▶ **TO DO**
1 – Return a verbatim passage from the abstract on type 2 diabetes in a pediatric diabetes service. Begin at the words "Ruhayel SD, James" and stop after "pediatric diabetes service.".
2 – Carry the abstract on type 2 diabetes in a pediatric diabetes service forward from its last sentence.

▶ **SELECTED TEXT**
+--

Ruhayel SD, James RA, Ehtisham S, Cameron FJ, Werther GA, Sabin MA. An observational study of type 2 diabetes within a large Australian tertiary hospital pediatric diabetes service.
Background: Type 2 diabetes mellitus (T2DM) is emerging as a significant clinical problem within the pediatric population.
Objective: The objective of this study was to identify patients with T2DM in a large tertiary hospital diabetes service and examine aspects relating to clinical course and management.
Methods: An initial audit of our diabetes service (over 6 yr) was followed by a 2-yr period of prospective case ascertainment to identify patients with T2DM. Comprehensive data collection was then undertaken in these individuals.

+--

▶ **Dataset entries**
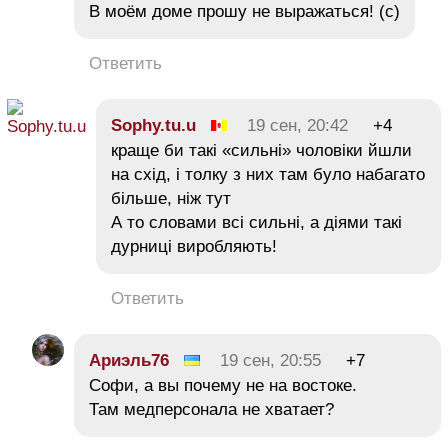
В моём доме прошу не выражаться! (с)
Ответить
Sophy.tu.u
19 сен, 20:42
+4
краще би такі «сильні» чоловіки йшли
на схід, і толку з них там було набагато
більше, ніж тут
А то словами всі сильні, а діями такі
дурниці виробляють!
Ответить
Ариэль76
19 сен, 20:55
+7
Софи, а вы почему не на востоке.
Там медперсонала не хватает?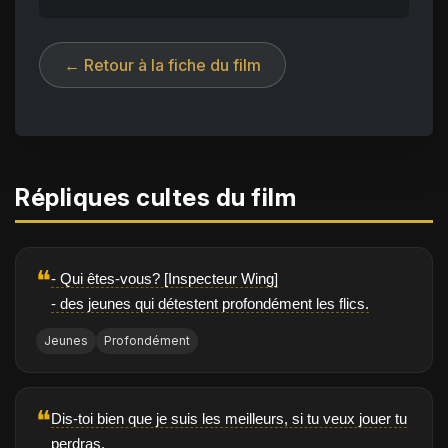
← Retour à la fiche du film
Répliques cultes du film
❝
- Qui êtes-vous? [Inspecteur Wing]
- des jeunes qui détestent profondément les flics.
Jeunes
Profondément
❝
Dis-toi bien que je suis les meilleurs, si tu veux jouer tu
perdras.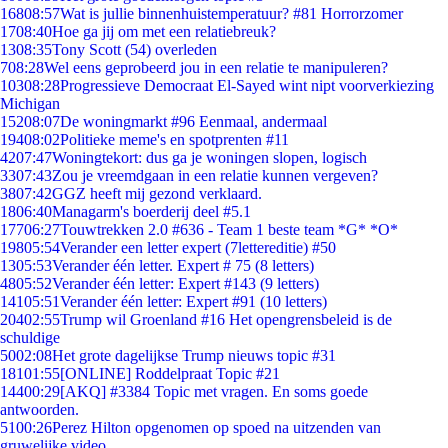
168
08:57
Wat is jullie binnenhuistemperatuur? #81 Horrorzomer
17
08:40
Hoe ga jij om met een relatiebreuk?
13
08:35
Tony Scott (54) overleden
7
08:28
Wel eens geprobeerd jou in een relatie te manipuleren?
103
08:28
Progressieve Democraat El-Sayed wint nipt voorverkiezing
Michigan
152
08:07
De woningmarkt #96 Eenmaal, andermaal
194
08:02
Politieke meme's en spotprenten #11
42
07:47
Woningtekort: dus ga je woningen slopen, logisch
33
07:43
Zou je vreemdgaan in een relatie kunnen vergeven?
38
07:42
GGZ heeft mij gezond verklaard.
18
06:40
Managarm's boerderij deel #5.1
177
06:27
Touwtrekken 2.0 #636 - Team 1 beste team *G* *O*
198
05:54
Verander een letter expert (7lettereditie) #50
13
05:53
Verander één letter. Expert # 75 (8 letters)
48
05:52
Verander één letter: Expert #143 (9 letters)
141
05:51
Verander één letter: Expert #91 (10 letters)
204
02:55
Trump wil Groenland #16 Het opengrensbeleid is de
schuldige
50
02:08
Het grote dagelijkse Trump nieuws topic #31
181
01:55
[ONLINE] Roddelpraat Topic #21
144
00:29
[AKQ] #3384 Topic met vragen. En soms goede
antwoorden.
51
00:26
Perez Hilton opgenomen op spoed na uitzenden van
gruwelijke video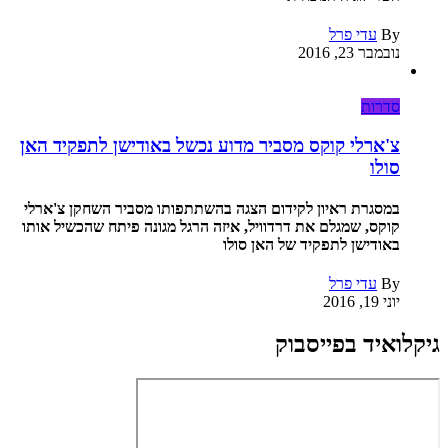
By
עדי פרל
נובמבר 23, 2016
סדרות
צ'ארלי קוקס מסביר מדוע נכשל באודישן לתפקיד האן
סולו
במסגרת ראיון לקידום הצגה בהשתתפותו מסביר השחקן צ'ארלי
קוקס, שמגלם את דרדוויל, איזה הרגל מגונה פיתח שהכשיל אותו
באודישן לתפקיד של האן סולו
By
עדי פרל
יוני 19, 2016
גיקלואיד בפייסבוק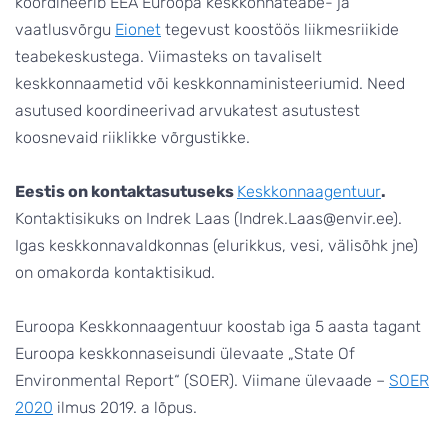
koordineerib EEA Euroopa keskkonnateabe- ja
vaatlusvõrgu
Eionet
tegevust koostöös liikmesriikide
teabekeskustega. Viimasteks on tavaliselt
keskkonnaametid või keskkonnaministeeriumid. Need
asutused koordineerivad arvukatest asutustest
koosnevaid riiklikke võrgustikke.
Eestis on kontaktasutuseks
Keskkonnaagentuur
.
Kontaktisikuks on Indrek Laas (Indrek.Laas@envir.ee).
Igas keskkonnavaldkonnas (elurikkus, vesi, välisõhk jne)
on omakorda kontaktisikud.
Euroopa Keskkonnaagentuur koostab iga 5 aasta tagant
Euroopa keskkonnaseisundi ülevaate „State Of
Environmental Report“ (SOER). Viimane ülevaade –
SOER
2020
ilmus 2019. a lõpus.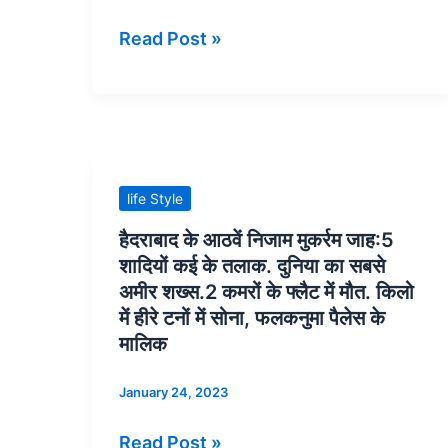
परमाणु
Read Post »
बम
के
विकास
की
कहानी-
वह
हैदराबाद
life Style
वैज्ञानिक
के
हैदराबाद के आठवें निजाम मुकर्रम जाह:5
जिन्हें
आठवें
शादियों कई के तलाक. दुनिया का सबसे
कभी
निजाम
अमीर शख्स.2 कमरों के फ्लैट में मौत. किलो
नोबेल
मुकर्रम
में हीरे टनों में सोना, फलकनुमा पैलेस के
पुरस्कार
जाह:5
मालिक
नहीं
शादियों
January 24, 2023
मिला
कई
के
Read Post »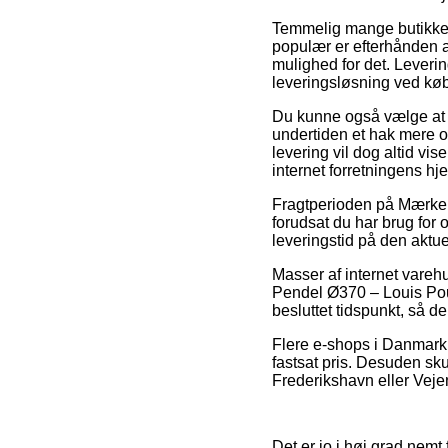
Temmelig mange butikker 
populær er efterhånden at
mulighed for det. Lever
leveringsløsning ved kø
Du kunne også vælge at få
undertiden et hak mere 
levering vil dog altid vi
internet forretningens hj
Fragtperioden på Mærker
forudsat du har brug for 
leveringstid på den aktue
Masser af internet vareh
Pendel Ø370 – Louis Poul
besluttet tidspunkt, så de
Flere e-shops i Danmark 
fastsat pris. Desuden sku
Frederikshavn eller Vejen 
Det er jo i høj grad nemt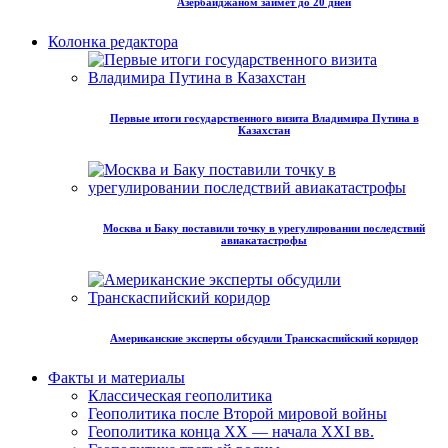
Азербайджаном займет до 20 дней
Колонка редактора
Первые итоги государственного визита Владимира Путина в
Казахстан
Москва и Баку поставили точку в урегулировании последствий
авиакатастрофы
Американские эксперты обсудили Транскаспийский коридор
Факты и материалы
Классическая геополитика
Геополитика после Второй мировой войны
Геополитика конца XX — начала XXI вв.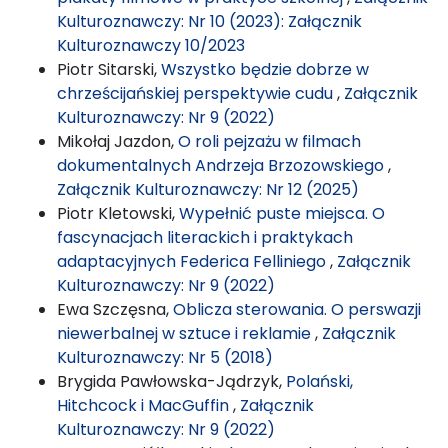
Kulturoznawczy: Nr 10 (2023): Załącznik
Kulturoznawczy 10/2023
Piotr Sitarski,
Wszystko będzie dobrze w
chrześcijańskiej perspektywie cudu
,
Załącznik
Kulturoznawczy: Nr 9 (2022)
Mikołaj Jazdon,
O roli pejzażu w filmach
dokumentalnych Andrzeja Brzozowskiego
,
Załącznik Kulturoznawczy: Nr 12 (2025)
Piotr Kletowski,
Wypełnić puste miejsca. O
fascynacjach literackich i praktykach
adaptacyjnych Federica Felliniego
,
Załącznik
Kulturoznawczy: Nr 9 (2022)
Ewa Szczęsna,
Oblicza sterowania. O perswazji
niewerbalnej w sztuce i reklamie
,
Załącznik
Kulturoznawczy: Nr 5 (2018)
Brygida Pawłowska-Jądrzyk,
Polański,
Hitchcock i MacGuffin
,
Załącznik
Kulturoznawczy: Nr 9 (2022)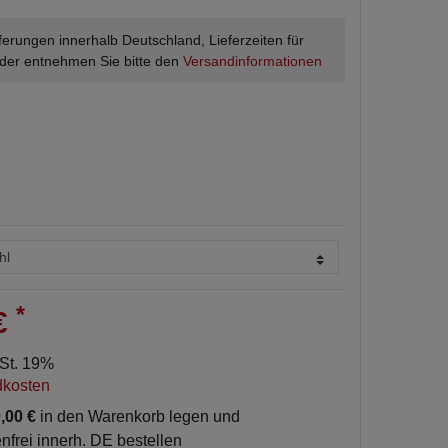
ieferungen innerhalb Deutschland, Lieferzeiten für
der entnehmen Sie bitte den
Versandinformationen
*
 €
wSt. 19%
dkosten
,00 €
in den Warenkorb legen und
nfrei innerh. DE bestellen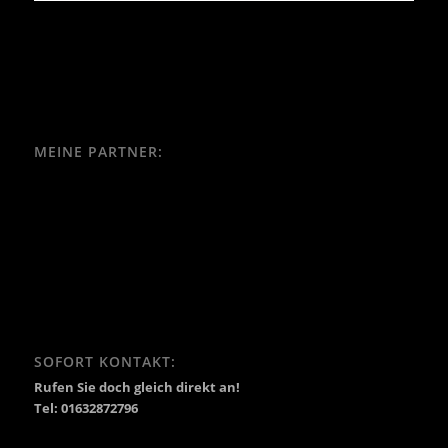
MEINE PARTNER:
SOFORT KONTAKT:
Rufen Sie doch gleich direkt an!
Tel: 01632872796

+--

▶ **ANSWER LIST**
1 –
Ruhayel SD, James RA, Ehtisham S, Cameron FJ, Werther GA, Sabin MA. An observational study of type 2 diabetes within a large Australian tertiary hospital pediatric diabetes service.

2 –
Results: Within our service (n = 1574), 33 young people with T2DM were identified. Significant levels of co-morbidity were evident – dyslipidaemia (56%), microalbuminuria (45%), hypertension (30%) and abnormal retinal findings (25%). Hypertension was more likely in those with greater initial and follow-up body mass index (BMI) [mean (SD) BMI: 36.3 (5.0) vs. 28.0 (6.3) kg/m2, p = 0.001, and 36.8 (5.3) vs. 28.5 (7.8) kg/m2, p = 0.007, respectively] and BMI standard deviation score (SDS) [mean (SD) BMI SDS: 2.34 (0.30) vs. 1.72 (0.66), p = 0.001, and 2.26 (0.31) vs. 1.38 (0.87), p < 0.001, respectively], whereas abnormal retinal findings were seen in those with higher HbA1c values at last appointment [geometric mean (range) 10.9 (8.4–13.6) vs. 7.4 (5.6–12.5)%, p = 0.01) and those with greater increases in HbA1c over time (+4.1 (3.1) vs. +0.2 (1.9)%, p = 0.009). Of the 33,9 (27%) were lost to follow-up.
Conclusions: At present, T2DM in youth remains a low burden on our services. Patients with this diagnosis, however, have significant problems that present a major challenge to the development of effective management strategies.